Task goal
Reproduce the source text of every row below, keeping each line identical to the original.

*** Opening Material supplied ***

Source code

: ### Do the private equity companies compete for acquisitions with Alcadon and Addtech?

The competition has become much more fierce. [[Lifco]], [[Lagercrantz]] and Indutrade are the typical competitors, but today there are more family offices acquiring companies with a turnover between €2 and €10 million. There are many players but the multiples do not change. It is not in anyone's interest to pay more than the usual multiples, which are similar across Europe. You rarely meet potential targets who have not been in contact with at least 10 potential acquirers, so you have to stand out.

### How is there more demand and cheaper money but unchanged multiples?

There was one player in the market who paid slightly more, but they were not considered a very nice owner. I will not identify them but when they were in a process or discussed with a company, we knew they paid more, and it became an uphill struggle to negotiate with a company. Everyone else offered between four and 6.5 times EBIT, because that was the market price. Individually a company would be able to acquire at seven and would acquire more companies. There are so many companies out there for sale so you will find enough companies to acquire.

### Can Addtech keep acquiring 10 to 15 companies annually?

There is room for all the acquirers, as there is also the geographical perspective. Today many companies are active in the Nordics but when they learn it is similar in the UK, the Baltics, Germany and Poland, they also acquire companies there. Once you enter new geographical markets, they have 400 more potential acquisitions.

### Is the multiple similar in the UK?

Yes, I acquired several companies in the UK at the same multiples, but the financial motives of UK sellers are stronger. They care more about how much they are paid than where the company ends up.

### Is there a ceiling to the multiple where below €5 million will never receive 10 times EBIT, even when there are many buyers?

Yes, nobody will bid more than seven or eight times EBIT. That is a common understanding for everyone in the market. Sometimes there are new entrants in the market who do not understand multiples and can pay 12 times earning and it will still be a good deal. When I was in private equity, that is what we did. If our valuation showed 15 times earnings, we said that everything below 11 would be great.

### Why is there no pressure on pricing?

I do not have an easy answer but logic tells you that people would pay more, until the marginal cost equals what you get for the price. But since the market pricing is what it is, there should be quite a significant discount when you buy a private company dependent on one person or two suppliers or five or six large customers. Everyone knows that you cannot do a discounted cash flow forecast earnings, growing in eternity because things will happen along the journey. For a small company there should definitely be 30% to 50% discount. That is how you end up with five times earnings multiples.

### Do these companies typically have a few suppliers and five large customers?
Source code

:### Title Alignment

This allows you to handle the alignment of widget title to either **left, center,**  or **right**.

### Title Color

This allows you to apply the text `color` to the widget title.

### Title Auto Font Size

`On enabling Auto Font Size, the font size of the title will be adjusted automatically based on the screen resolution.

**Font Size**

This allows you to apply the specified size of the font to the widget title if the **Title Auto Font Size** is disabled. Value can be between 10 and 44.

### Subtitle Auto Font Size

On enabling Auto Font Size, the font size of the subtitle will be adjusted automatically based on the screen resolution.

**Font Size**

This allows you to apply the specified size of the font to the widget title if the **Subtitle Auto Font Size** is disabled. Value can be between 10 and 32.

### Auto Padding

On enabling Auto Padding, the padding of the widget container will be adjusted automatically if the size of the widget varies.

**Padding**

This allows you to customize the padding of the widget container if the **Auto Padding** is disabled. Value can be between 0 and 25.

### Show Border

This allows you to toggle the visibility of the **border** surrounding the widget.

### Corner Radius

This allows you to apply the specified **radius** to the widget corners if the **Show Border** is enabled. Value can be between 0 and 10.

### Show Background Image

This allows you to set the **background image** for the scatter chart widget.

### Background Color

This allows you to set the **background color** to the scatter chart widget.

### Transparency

*** Closing Material supplied ***

Answer for the task
Source code

: ### Do the private equity companies compete for acquisitions with Alcadon and Addtech?

The competition has become much more fierce. [[Lifco]], [[Lagercrantz]] and Indutrade are the typical competitors, but today there are more family offices acquiring companies with a turnover between €2 and €10 million. There are many players but the multiples do not change. It is not in anyone's interest to pay more than the usual multiples, which are similar across Europe. You rarely meet potential targets who have not been in contact with at least 10 potential acquirers, so you have to stand out.

### How is there more demand and cheaper money but unchanged multiples?

There was one player in the market who paid slightly more, but they were not considered a very nice owner. I will not identify them but when they were in a process or discussed with a company, we knew they paid more, and it became an uphill struggle to negotiate with a company. Everyone else offered between four and 6.5 times EBIT, because that was the market price. Individually a company would be able to acquire at seven and would acquire more companies. There are so many companies out there for sale so you will find enough companies to acquire.

### Can Addtech keep acquiring 10 to 15 companies annually?

There is room for all the acquirers, as there is also the geographical perspective. Today many companies are active in the Nordics but when they learn it is similar in the UK, the Baltics, Germany and Poland, they also acquire companies there. Once you enter new geographical markets, they have 400 more potential acquisitions.

### Is the multiple similar in the UK?

Yes, I acquired several companies in the UK at the same multiples, but the financial motives of UK sellers are stronger. They care more about how much they are paid than where the company ends up.

### Is there a ceiling to the multiple where below €5 million will never receive 10 times EBIT, even when there are many buyers?

Yes, nobody will bid more than seven or eight times EBIT. That is a common understanding for everyone in the market. Sometimes there are new entrants in the market who do not understand multiples and can pay 12 times earning and it will still be a good deal. When I was in private equity, that is what we did. If our valuation showed 15 times earnings, we said that everything below 11 would be great.

### Why is there no pressure on pricing?

I do not have an easy answer but logic tells you that people would pay more, until the marginal cost equals what you get for the price. But since the market pricing is what it is, there should be quite a significant discount when you buy a private company dependent on one person or two suppliers or five or six large customers. Everyone knows that you cannot do a discounted cash flow forecast earnings, growing in eternity because things will happen along the journey. For a small company there should definitely be 30% to 50% discount. That is how you end up with five times earnings multiples.

### Do these companies typically have a few suppliers and five large customers?
Source code

:### Title Alignment

This allows you to handle the alignment of widget title to either **left, center,**  or **right**.

### Title Color

This allows you to apply the text `color` to the widget title.

### Title Auto Font Size

`On enabling Auto Font Size, the font size of the title will be adjusted automatically based on the screen resolution.

**Font Size**

This allows you to apply the specified size of the font to the widget title if the **Title Auto Font Size** is disabled. Value can be between 10 and 44.

### Subtitle Auto Font Size

On enabling Auto Font Size, the font size of the subtitle will be adjusted automatically based on the screen resolution.

**Font Size**

This allows you to apply the specified size of the font to the widget title if the **Subtitle Auto Font Size** is disabled. Value can be between 10 and 32.

### Auto Padding

On enabling Auto Padding, the padding of the widget container will be adjusted automatically if the size of the widget varies.

**Padding**

This allows you to customize the padding of the widget container if the **Auto Padding** is disabled. Value can be between 0 and 25.

### Show Border

This allows you to toggle the visibility of the **border** surrounding the widget.

### Corner Radius

This allows you to apply the specified **radius** to the widget corners if the **Show Border** is enabled. Value can be between 0 and 10.

### Show Background Image

This allows you to set the **background image** for the scatter chart widget.

### Background Color

This allows you to set the **background color** to the scatter chart widget.

### Transparency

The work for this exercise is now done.